*** Text to read ***

In this worksheet we are going to work with a data set, using the idea of a decision tree class.  We are going to simplify the model and use Python code to make a simple decision tree classification model.  We will do this for two reasons:
*   writing the code is often good for helping to understand what is going on under the bonnet of a library function
*   it is a good coding exercise for practice as it mostly depends on calculations and if..elif..else statements

In this worksheet we are going to code a decision tree which will use the calculated probabilities to make decisions about whether a row of given data would be classified as Iris-virginica, or not, based on sepal and petal dimensions.  It is easier to classify between two values (Iris-virginica or not).  Later, using this information, species would be further predicted by probabilities of error.

![Iris-petals and sepals](https://www.math.umd.edu/~petersd/666/html/iris_with_labels.jpg)

The workflow is:
*  divide the data set into 70% of the rows for training and 30% for testing  (we can increase the size of the training set later)
*  find the median for each of the 4 size columns
*  calculate the proportion of each column that are on or above median that are of a species (ie proportion of petal-lengths on or above median that are Iris-virginica)

*** Stored data ***

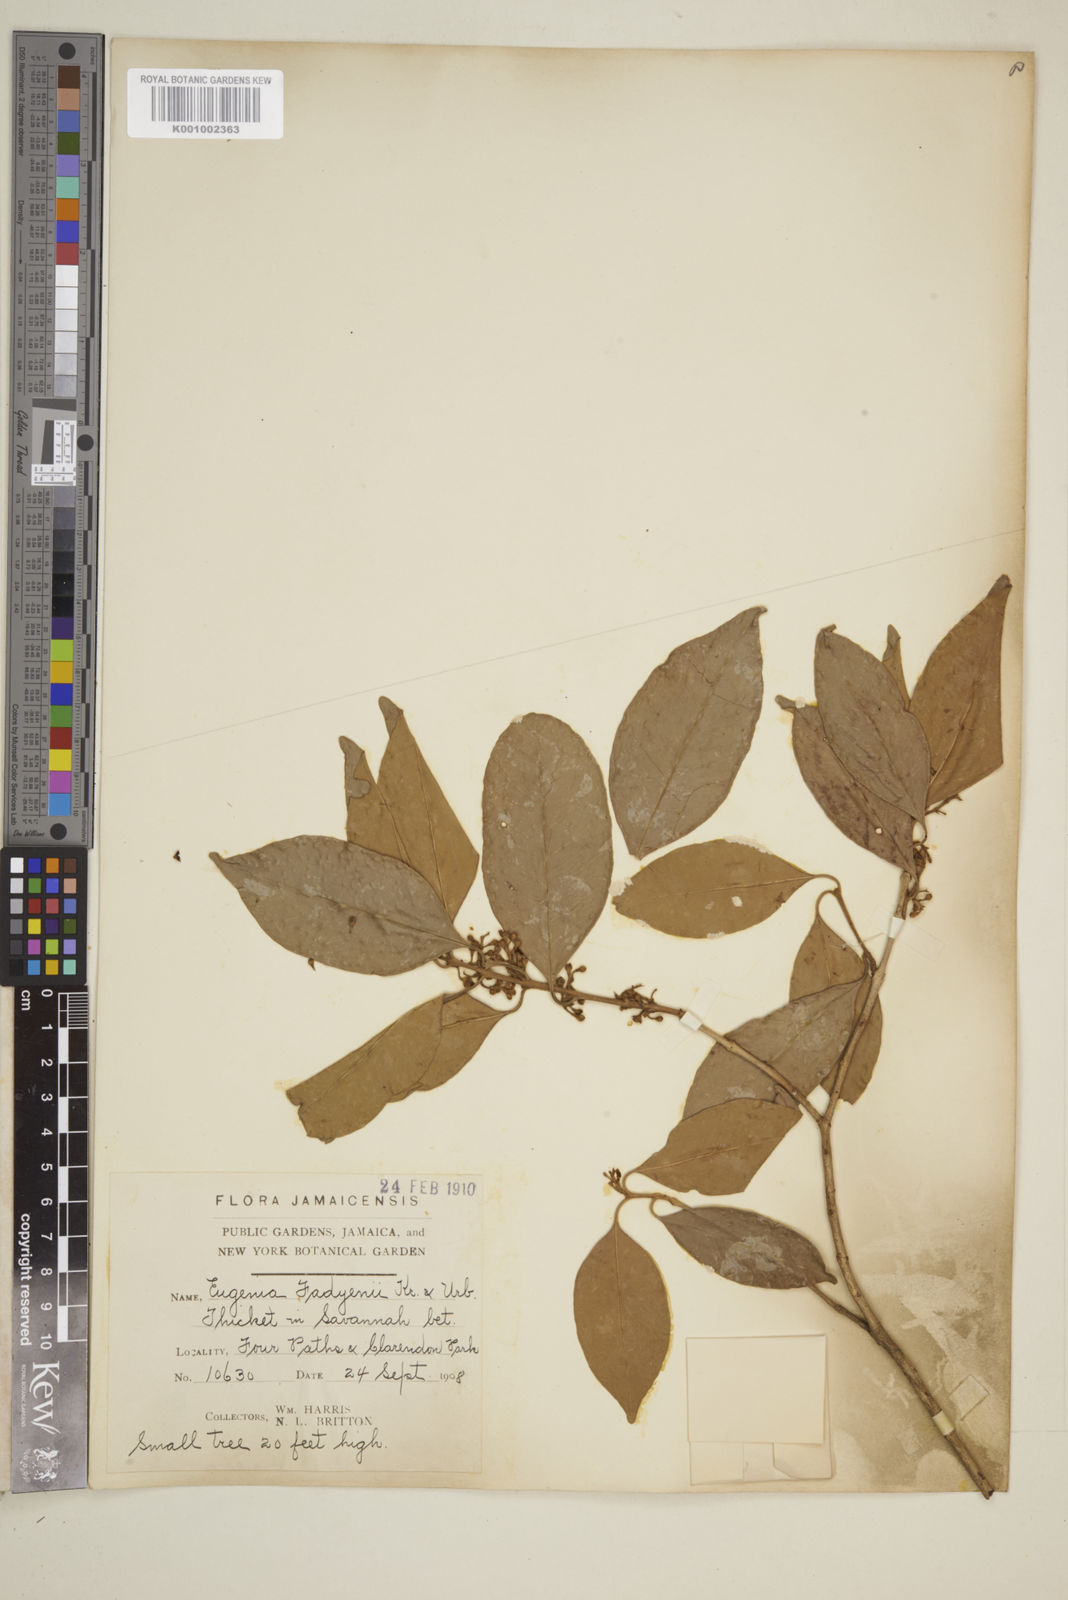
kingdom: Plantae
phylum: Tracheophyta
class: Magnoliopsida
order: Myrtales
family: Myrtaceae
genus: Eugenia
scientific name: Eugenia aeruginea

***
*** Stored data ***

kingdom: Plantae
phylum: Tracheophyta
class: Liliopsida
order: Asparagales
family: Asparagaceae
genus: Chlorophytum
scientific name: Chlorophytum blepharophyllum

***

Required work>
1. Reproduce the decision tree worksheet text between "In this worksheet we are going to work" and "probabilities of error.", inclusive.
2. Continue the decision tree worksheet text from its last sentence onward.

Solved problems>
1.
In this worksheet we are going to work with a data set, using the idea of a decision tree class.  We are going to simplify the model and use Python code to make a simple decision tree classification model.  We will do this for two reasons:
*   writing the code is often good for helping to understand what is going on under the bonnet of a library function
*   it is a good coding exercise for practice as it mostly depends on calculations and if..elif..else statements

In this worksheet we are going to code a decision tree which will use the calculated probabilities to make decisions about whether a row of given data would be classified as Iris-virginica, or not, based on sepal and petal dimensions.  It is easier to classify between two values (Iris-virginica or not).  Later, using this information, species would be further predicted by probabilities of error.

2.
*  infer the proportion of each that are not of that species (using 1 - proportion above).  In both cases we are looking to find if either of these is 1, which could be infered as definitely not that species. 
*  calculate a Gini Index that will indicate the probability that a prediction will be incorrect
*  use the results of the Gini Index to model a decision tree
*  code the decision tree model into a function that will return whether or not a row in the test set is predicted to be of species Iris-virginica
*  use the decision tree function to predict, for each row in the test set, if the species will be Iris-virginicia or not, using a set of nested if statements to classify
*  compare the predicted values against the actual values in the test set - what proportion were predicted correctly?


### Exercise 1 - investigate the iris data set
---
Let's start by looking at the data.  We are going to use a data set that contains data on iris flowers.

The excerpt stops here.